Agora ele vai começar um tratamento novo com outras medicações, inclusive óleo de cannabis, para avaliar se consegue um controle melhor da dor.
Enquanto isso, o dia a dia é difícil. Kleber conta que passa 80% do tempo em casa sob efeito dos fortes analgésicos para lidar com as dores diárias. Por não conseguir mais trabalhar formalmente, ele atua como motorista de aplicativo, mas após algumas horas as dores já o fazem interromper as corridas, conta:
— Eu tentei voltar a trabalhar mas infelizmente precisava faltar muito por causa da dor.
Hoje na minha rotina eu forço muito para não aceitar a doença, não deixar de viver por causa da dor, mas é difícil.
Às vezes eu rodo algumas horas de aplicativo, mas depois não consigo mais e preciso ficar deitado sob medicação.
Minha rotina é acordar, tomar a medicação e tentar fazer algo para não deixar a dor me vencer.
Um dos desafios é arcar com os custos das medicações e conseguir acessar a aposentadoria por Incapacidade Permanente pelo INSS, diz o jovem:
— Tenho o apoio da minha família e da minha esposa que ajudam muito com os medicamentos, porque são caros.

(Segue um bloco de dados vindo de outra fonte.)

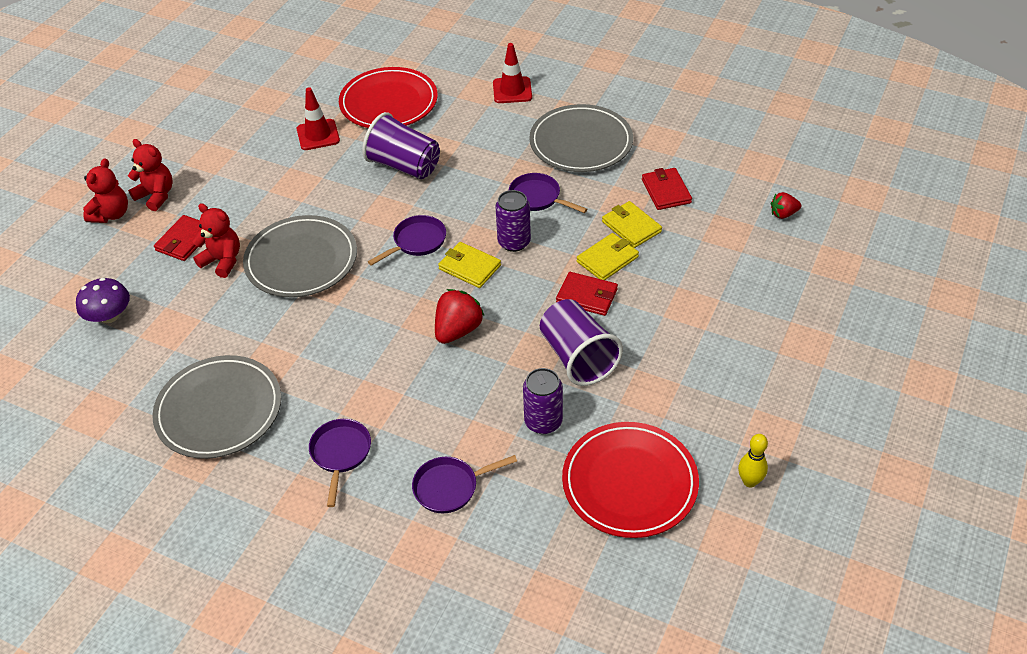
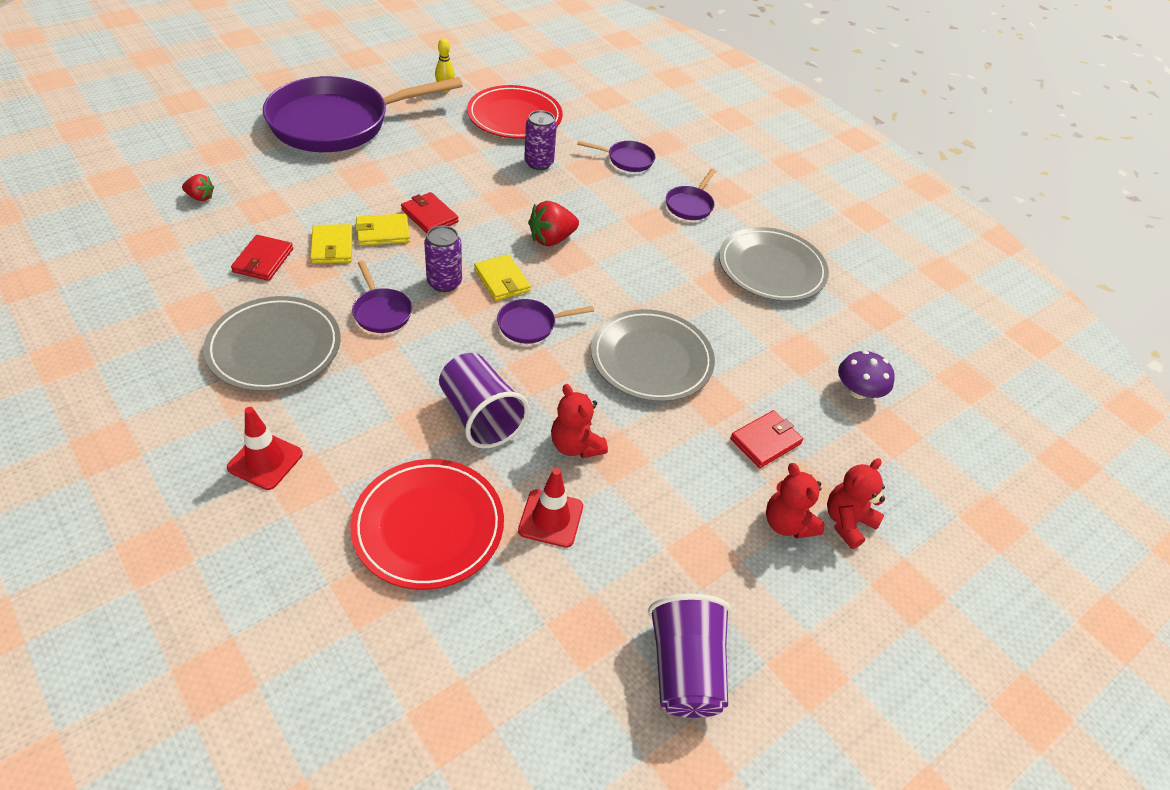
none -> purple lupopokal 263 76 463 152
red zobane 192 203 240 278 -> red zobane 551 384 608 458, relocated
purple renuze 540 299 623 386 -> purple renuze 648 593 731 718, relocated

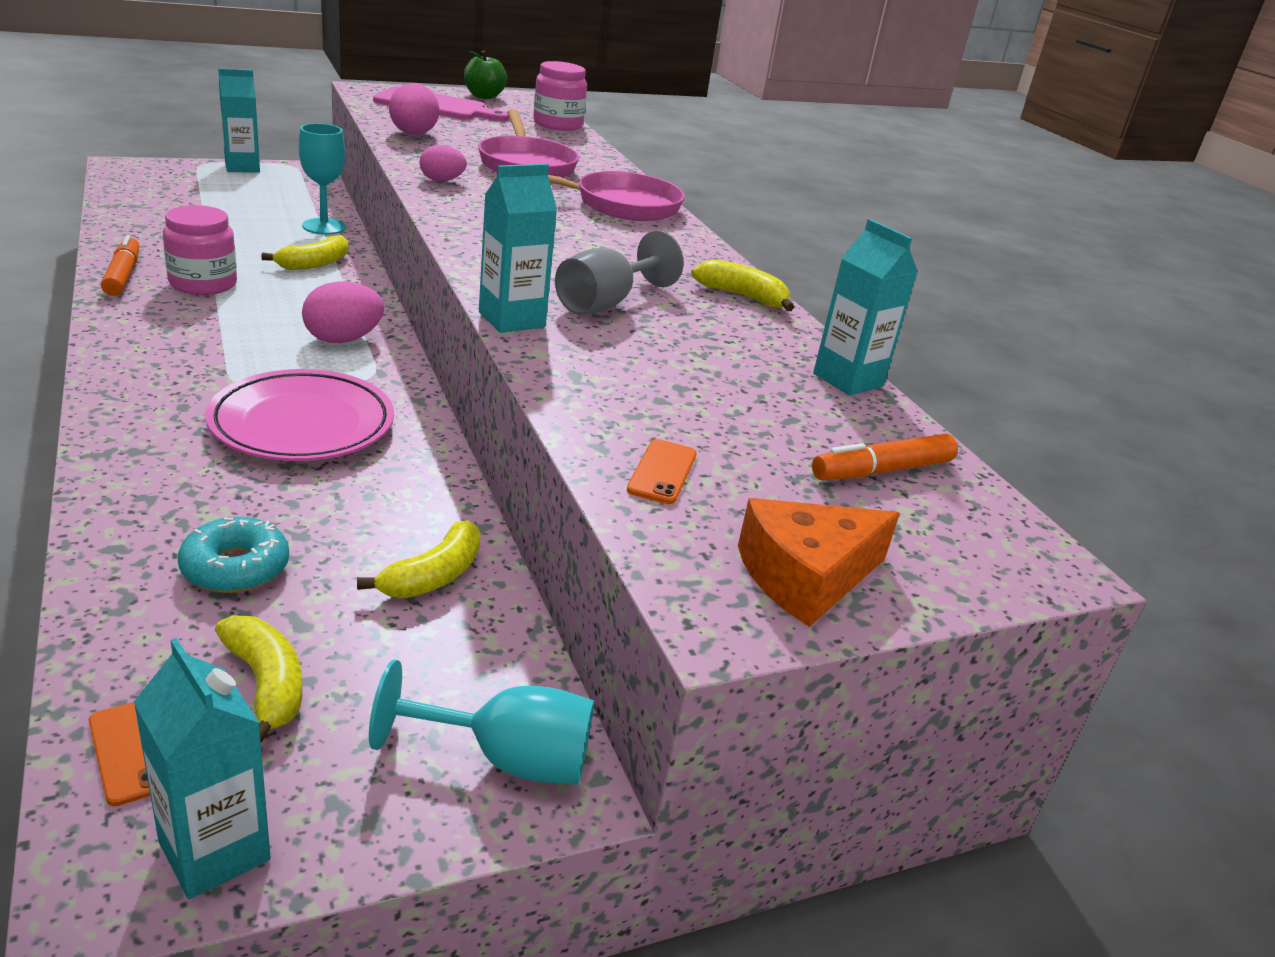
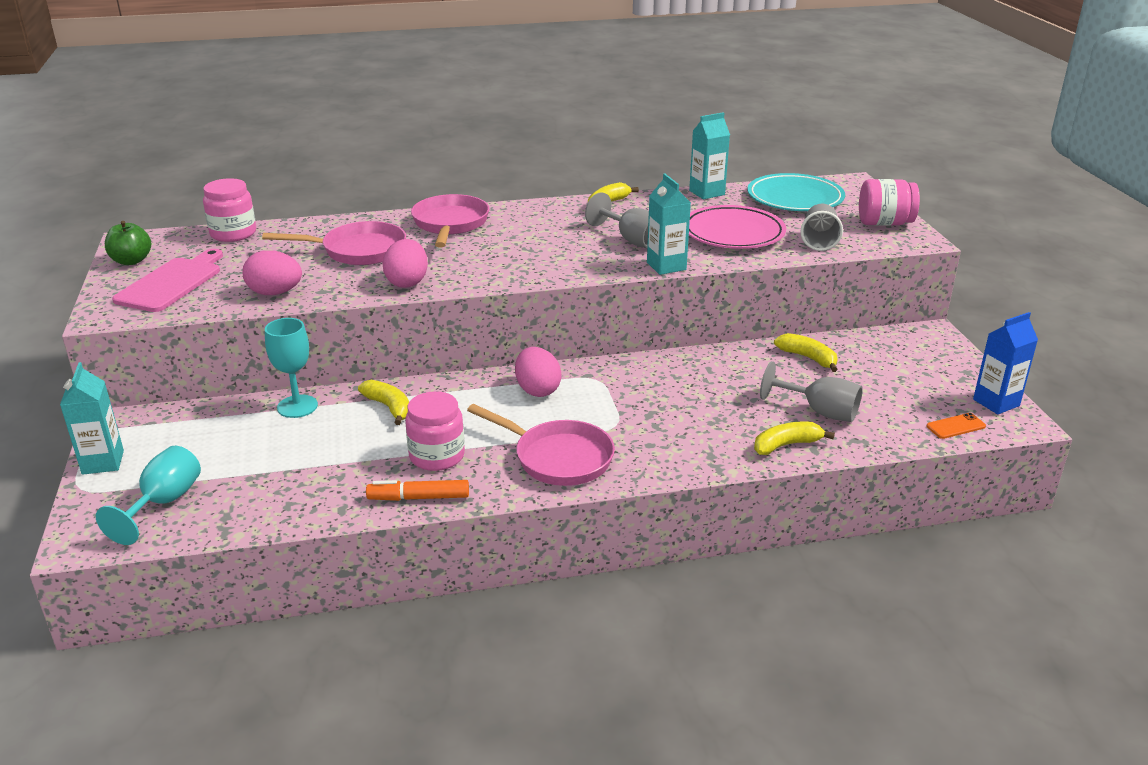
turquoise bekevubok 369 659 594 785 -> turquoise bekevubok 96 446 201 545, relocated
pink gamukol 419 145 467 181 -> pink gamukol 383 239 428 288, x1.56
none -> pink lupopokal 467 404 615 486
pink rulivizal 205 369 394 461 -> pink rulivizal 689 205 786 249, relocated
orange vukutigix 812 434 958 480 -> turquoise rulivizal 747 173 845 211
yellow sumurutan 215 616 302 743 -> yellow sumurutan 754 421 835 455, relocated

É tudo pago por nós, não consigo acessar pelo SUS nem pelo plano. É muita burocracia e são remédios controlados que eu não posso ficar sem. E psicológico também, porque é difícil, a mente fica confusa, (ficamos pensando) “por que não passa a dor”. Os médicos já me deram laudo para a aposentadoria, mas estamos na luta de fazer toda a burocracia do INSS para conseguir ter o acesso.
Ainda assim, ele diz ter esperança de que um dia haverá novas alternativas para curar ou ao menos minimizar a doença:
— Estamos na luta contra essa doença em busca de um jeito de ter um controle total ou quem sabe uma cura um dia se Deus quiser. Eu creio que isso pode acontecer um dia sim, o importante é não perder a fé, independente de qual ela seja. Às vezes perdemos a esperança, mas acordamos no outro dia e ainda estamos ali.